I grew up as the second of three daughters born to "working-class" parents. When I was younger, it was rare to see either of my parents come home from work unexhausted. Growing up, most girls my age weren't expected to contribute the type of chores my sisters and I were; my father had no sons and, as children, we did all we could to help, regardless of gender roles. Consequently, as time went on, I became quite an "atypical" young woman. I was often outspoken in the classroom. When policies or discussions concerning gender, class or ethnicity seemed illogical or unjustified I held minor reservations about communicating my dissatisfactions, despite the common rebuttal that "this was the way things were."

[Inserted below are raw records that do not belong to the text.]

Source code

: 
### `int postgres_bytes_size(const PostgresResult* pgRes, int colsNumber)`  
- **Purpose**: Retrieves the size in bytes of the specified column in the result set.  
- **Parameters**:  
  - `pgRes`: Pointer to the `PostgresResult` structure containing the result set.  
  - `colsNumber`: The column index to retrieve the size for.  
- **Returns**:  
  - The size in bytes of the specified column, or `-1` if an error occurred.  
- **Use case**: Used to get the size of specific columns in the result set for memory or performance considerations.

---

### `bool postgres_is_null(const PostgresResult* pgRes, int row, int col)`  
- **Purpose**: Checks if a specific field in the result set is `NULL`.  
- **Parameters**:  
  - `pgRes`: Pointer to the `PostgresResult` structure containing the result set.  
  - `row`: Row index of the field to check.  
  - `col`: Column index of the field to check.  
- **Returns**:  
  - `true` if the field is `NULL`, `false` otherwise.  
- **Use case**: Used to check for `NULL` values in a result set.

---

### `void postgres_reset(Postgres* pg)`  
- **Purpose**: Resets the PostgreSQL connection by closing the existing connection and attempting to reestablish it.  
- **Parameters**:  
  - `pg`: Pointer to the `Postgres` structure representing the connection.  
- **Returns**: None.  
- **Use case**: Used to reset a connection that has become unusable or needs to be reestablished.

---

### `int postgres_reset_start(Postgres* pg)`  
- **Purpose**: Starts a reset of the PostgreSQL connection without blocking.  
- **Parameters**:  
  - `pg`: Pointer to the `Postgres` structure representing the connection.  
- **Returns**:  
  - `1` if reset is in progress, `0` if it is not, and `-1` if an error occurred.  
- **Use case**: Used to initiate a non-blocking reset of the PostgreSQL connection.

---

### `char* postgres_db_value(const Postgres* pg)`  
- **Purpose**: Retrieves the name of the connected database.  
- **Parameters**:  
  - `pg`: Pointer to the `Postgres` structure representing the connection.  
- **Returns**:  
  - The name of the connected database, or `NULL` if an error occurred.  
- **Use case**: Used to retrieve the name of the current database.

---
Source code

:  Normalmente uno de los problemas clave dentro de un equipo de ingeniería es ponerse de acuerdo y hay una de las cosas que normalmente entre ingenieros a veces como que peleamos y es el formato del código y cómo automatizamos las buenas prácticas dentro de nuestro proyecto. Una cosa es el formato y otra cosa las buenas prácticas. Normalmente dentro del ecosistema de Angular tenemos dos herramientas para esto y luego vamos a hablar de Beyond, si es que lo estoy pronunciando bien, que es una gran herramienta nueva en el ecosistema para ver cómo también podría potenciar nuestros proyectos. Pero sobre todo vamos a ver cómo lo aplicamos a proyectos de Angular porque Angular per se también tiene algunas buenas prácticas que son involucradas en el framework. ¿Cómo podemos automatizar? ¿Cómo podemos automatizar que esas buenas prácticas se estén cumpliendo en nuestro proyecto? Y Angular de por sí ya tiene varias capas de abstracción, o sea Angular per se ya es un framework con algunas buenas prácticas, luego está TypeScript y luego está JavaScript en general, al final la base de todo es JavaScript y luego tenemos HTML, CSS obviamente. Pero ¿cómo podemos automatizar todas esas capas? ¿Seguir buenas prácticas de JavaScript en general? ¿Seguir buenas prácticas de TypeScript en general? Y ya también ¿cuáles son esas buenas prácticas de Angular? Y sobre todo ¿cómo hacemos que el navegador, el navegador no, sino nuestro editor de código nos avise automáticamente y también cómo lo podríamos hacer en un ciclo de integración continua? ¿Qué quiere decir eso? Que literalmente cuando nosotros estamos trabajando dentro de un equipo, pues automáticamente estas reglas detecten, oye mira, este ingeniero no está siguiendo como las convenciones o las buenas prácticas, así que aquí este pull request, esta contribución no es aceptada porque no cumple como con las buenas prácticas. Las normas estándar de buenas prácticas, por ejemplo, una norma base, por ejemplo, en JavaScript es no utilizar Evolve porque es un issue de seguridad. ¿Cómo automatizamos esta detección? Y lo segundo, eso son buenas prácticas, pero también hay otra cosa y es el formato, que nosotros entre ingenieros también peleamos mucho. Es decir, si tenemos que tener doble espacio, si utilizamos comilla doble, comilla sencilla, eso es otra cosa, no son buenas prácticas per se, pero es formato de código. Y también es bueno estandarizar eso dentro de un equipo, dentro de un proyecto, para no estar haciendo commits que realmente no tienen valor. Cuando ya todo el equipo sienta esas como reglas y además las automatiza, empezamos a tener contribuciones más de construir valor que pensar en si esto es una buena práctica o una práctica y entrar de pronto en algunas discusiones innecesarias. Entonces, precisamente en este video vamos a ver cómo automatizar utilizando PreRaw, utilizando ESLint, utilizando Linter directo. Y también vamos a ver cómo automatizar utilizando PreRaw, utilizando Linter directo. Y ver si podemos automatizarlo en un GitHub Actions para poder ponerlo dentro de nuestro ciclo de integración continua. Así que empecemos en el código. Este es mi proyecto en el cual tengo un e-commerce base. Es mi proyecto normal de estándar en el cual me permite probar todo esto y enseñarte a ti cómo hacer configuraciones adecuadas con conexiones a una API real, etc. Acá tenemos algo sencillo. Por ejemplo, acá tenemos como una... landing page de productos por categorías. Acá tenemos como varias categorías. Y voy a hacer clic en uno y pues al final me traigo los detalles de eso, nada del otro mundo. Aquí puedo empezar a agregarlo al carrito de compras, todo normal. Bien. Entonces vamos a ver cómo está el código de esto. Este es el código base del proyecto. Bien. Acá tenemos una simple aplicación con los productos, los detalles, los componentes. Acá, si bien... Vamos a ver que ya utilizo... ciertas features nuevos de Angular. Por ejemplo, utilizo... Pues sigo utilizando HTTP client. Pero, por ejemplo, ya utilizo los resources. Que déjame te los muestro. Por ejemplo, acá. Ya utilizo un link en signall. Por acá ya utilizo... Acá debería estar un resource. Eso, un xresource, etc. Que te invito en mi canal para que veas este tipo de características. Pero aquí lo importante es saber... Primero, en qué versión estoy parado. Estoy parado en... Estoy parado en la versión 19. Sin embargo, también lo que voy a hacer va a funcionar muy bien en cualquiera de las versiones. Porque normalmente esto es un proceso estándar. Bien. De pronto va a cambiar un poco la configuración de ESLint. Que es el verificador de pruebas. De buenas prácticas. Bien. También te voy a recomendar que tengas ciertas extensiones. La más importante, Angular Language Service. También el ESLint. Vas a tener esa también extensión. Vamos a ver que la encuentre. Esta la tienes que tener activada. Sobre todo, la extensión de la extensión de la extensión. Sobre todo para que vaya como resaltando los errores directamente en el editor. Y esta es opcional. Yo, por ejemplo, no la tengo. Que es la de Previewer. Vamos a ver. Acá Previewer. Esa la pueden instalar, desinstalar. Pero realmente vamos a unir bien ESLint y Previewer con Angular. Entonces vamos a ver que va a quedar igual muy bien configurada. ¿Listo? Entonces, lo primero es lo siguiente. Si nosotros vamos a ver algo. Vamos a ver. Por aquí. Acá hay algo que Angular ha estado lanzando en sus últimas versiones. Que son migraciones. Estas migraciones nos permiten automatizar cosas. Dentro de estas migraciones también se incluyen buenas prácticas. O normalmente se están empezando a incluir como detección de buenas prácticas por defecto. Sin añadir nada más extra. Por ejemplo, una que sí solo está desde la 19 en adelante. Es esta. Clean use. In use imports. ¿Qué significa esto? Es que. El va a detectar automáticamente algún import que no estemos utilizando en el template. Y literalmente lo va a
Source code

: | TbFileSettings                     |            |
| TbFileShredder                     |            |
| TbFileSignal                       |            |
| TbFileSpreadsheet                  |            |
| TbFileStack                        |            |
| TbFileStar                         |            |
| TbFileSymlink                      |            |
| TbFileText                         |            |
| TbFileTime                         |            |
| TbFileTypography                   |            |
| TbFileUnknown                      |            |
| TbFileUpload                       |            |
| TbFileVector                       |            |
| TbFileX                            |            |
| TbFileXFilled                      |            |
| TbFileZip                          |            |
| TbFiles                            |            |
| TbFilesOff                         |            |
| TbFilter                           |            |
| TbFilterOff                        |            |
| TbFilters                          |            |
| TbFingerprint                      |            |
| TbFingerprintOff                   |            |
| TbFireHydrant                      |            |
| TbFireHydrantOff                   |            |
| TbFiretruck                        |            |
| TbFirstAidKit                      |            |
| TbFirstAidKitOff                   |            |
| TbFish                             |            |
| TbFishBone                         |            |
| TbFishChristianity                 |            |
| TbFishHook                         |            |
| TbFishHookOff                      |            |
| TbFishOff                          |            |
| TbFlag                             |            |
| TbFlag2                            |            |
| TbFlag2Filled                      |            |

Confronting similar challenges throughout the family context, I confronted both my parents and my sisters about their own roles in the family. My mother had always assumed a more passive role in disciplining and decision-making, and as a young woman, I couldn't understand why this was the case. Had she no opinion? Were her thoughts and experiences no more valid? My father had adapted well to the role of expressing (through words and actions) "the rules" of the house and the importance of working together. But my mother, through her silence, had tried to express to us the value of compassion, understanding and cooperation, even if I could never fully appreciate this at the time. I suppose this instilled in me a sense of respect for the logic behind argument as well as compassion for those without the courage or voice to speak up, because I would often find myself vigilantly confronting my father about this.

In attending law school, I realized immediately that I was embarking on what many claim is a "male-dominated" professional field. The Socratic Method, approaches to problem solving and confrontational rebuttals by classmates--reminding me of past experiences with my father--convinced me that the very approach to the law itself seemed to pave the way for many of the men in the classroom, while leaving most of the women (and other men as well) either intimidated or passively reserved in communicating their own opinions.

As a student of the law, I know I cannot conclude that this approach is faltered, but I do believe that women have an enormous amount to contribute to the legal profession, whether they include those like myself--unafraid to make their voices and opinions heard--or they involve often overlooked approaches to the law including compassion, mediation, cooperation and understanding. I also do not believe that these qualities should be labeled as gender-specific in anyway. The people who decide to pursue a legal career come from a vast array of backgrounds, families and geographical regions, all with many potential alternative contributions to the approach to the law. It seems to me that incorporating these views into the legal field would bring a new definition to what the law means, how the law affects all people in different ways, and why some legal practices--both in and out of the courtroom--may work for some, but not all those who look to the law for justice and resolution.